An intellectual criticism of intellectuals? Yes. The irony is not lost on me. More boring than watching paint dry? Hopefully not.
There is a long, not-so-storied tradition of ‘outsider’ intellectuals writing criticism, or exposés of intellectual culture and opinions. Sometimes they make a splash, but seldom with the right people, and the impact is always short-lived.
Three of my favourites are Paul Johnson, Roger Scruton, and Thomas Sowell. I will comment on their work in more detail in later posts, but here is a brief overview of their writing on intellectual culture and ideas.
Paul Johnson is a former journalist and editor of The New Statesman, and now a historian. He is the author of over 40 books on historical epochs, events, themes, and key figures.

+---+

### GIVEN INSTRUCTION
Write out, word for word, the section of the piece on critics of intellectuals that begins with "Three of my" and ends with "and key figures.".

### MATERIAL
+---+

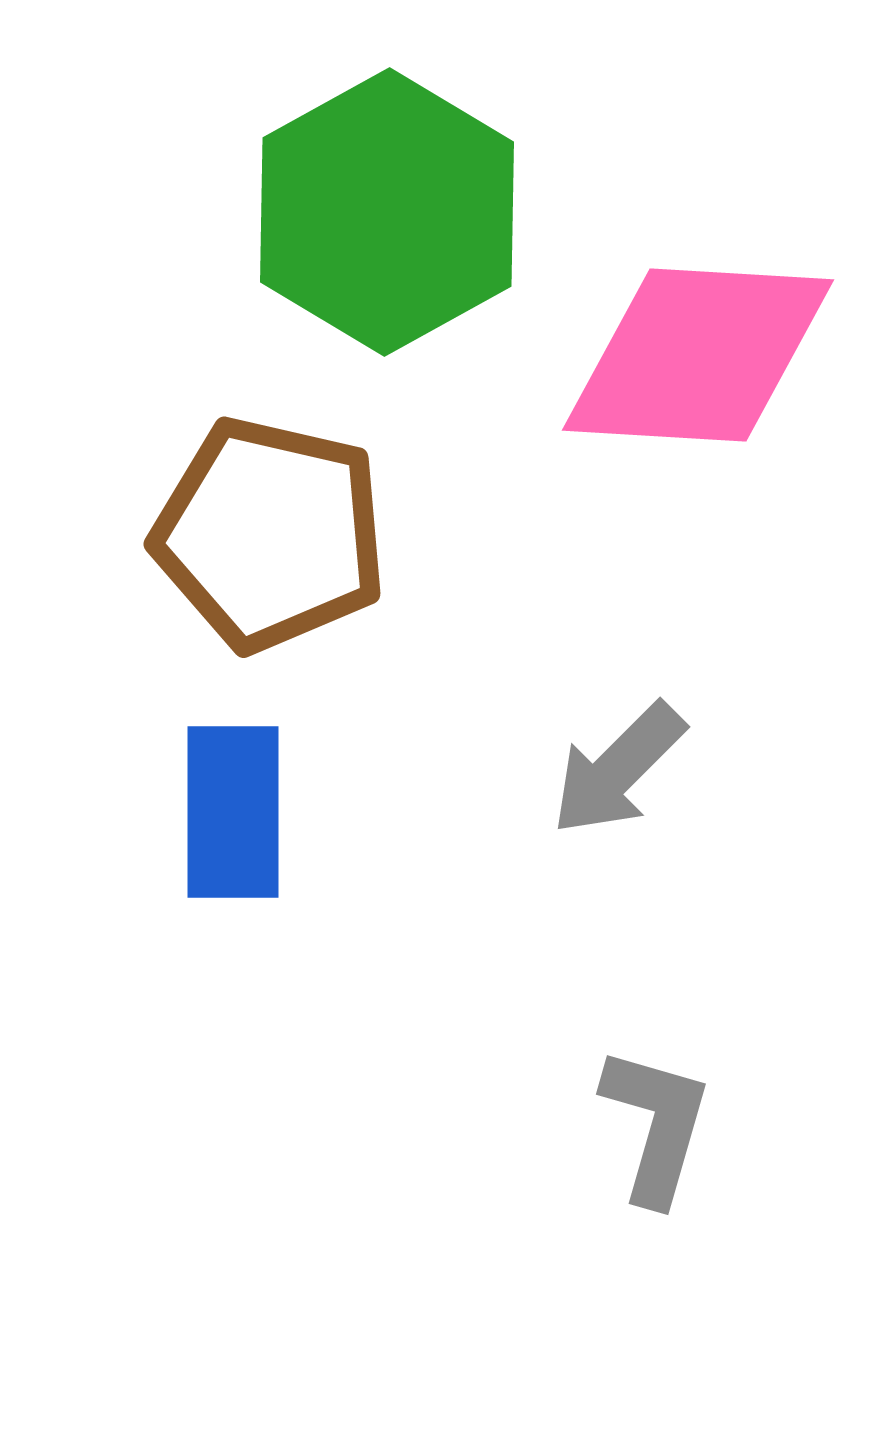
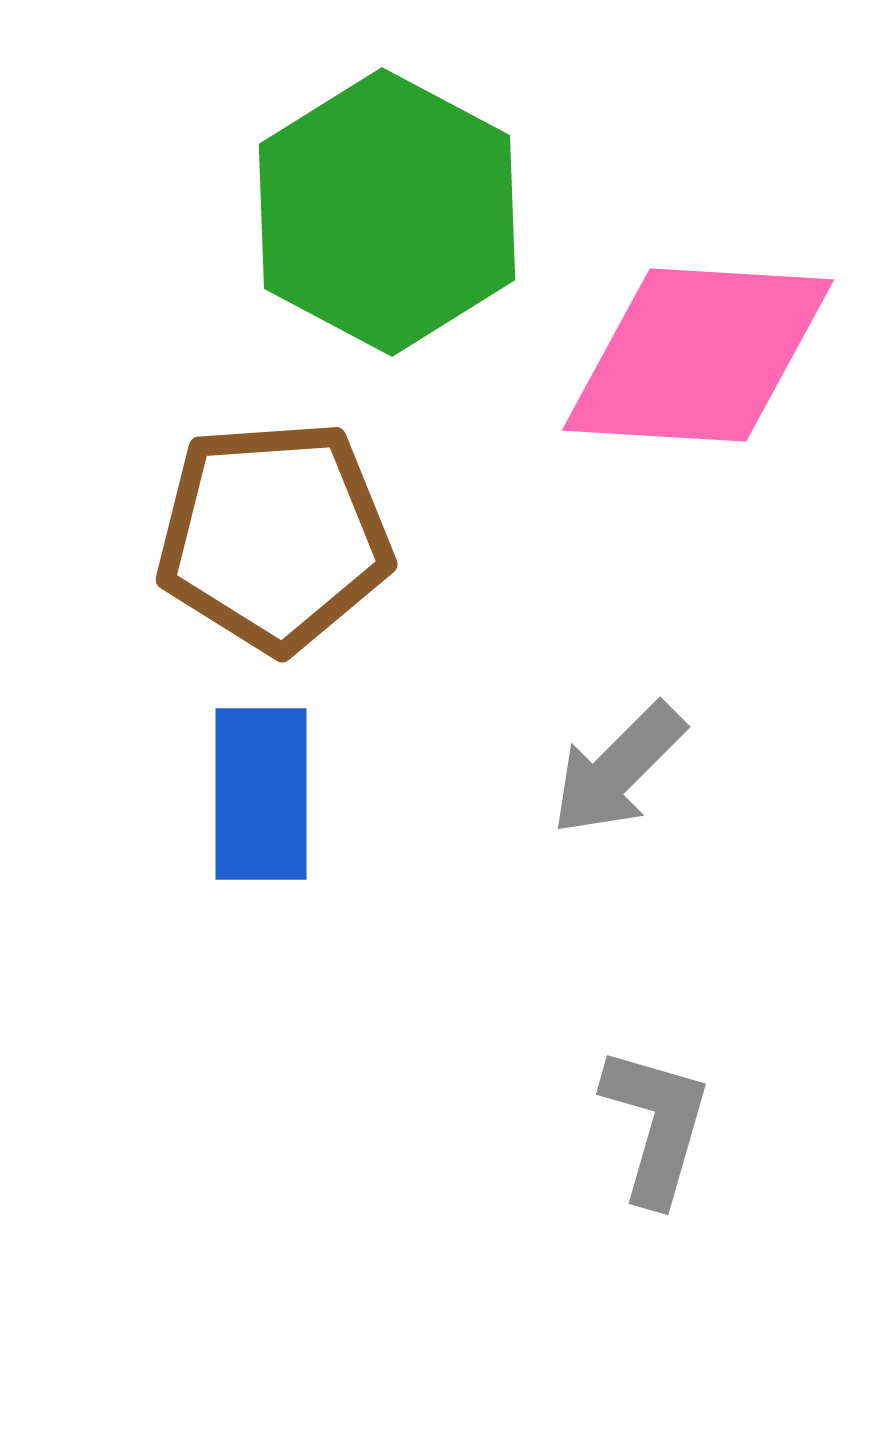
green hexagon: rotated 3 degrees counterclockwise
brown pentagon: moved 4 px right, 2 px down; rotated 17 degrees counterclockwise
blue rectangle: moved 28 px right, 18 px up
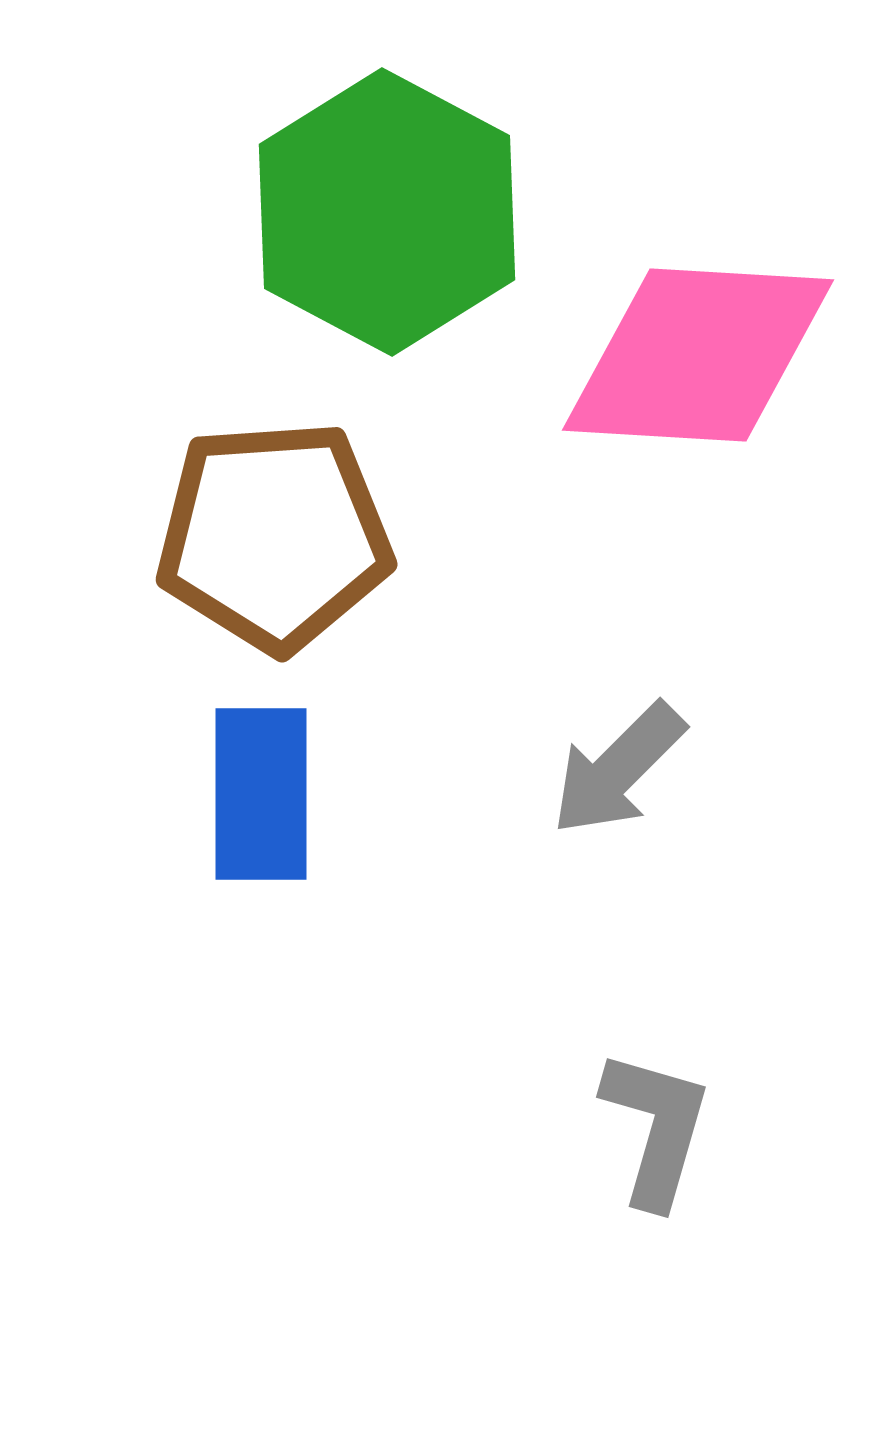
gray L-shape: moved 3 px down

+---+

### SOLUTION FOR THIS PROBLEM
Three of my favourites are Paul Johnson, Roger Scruton, and Thomas Sowell. I will comment on their work in more detail in later posts, but here is a brief overview of their writing on intellectual culture and ideas.
Paul Johnson is a former journalist and editor of The New Statesman, and now a historian. He is the author of over 40 books on historical epochs, events, themes, and key figures.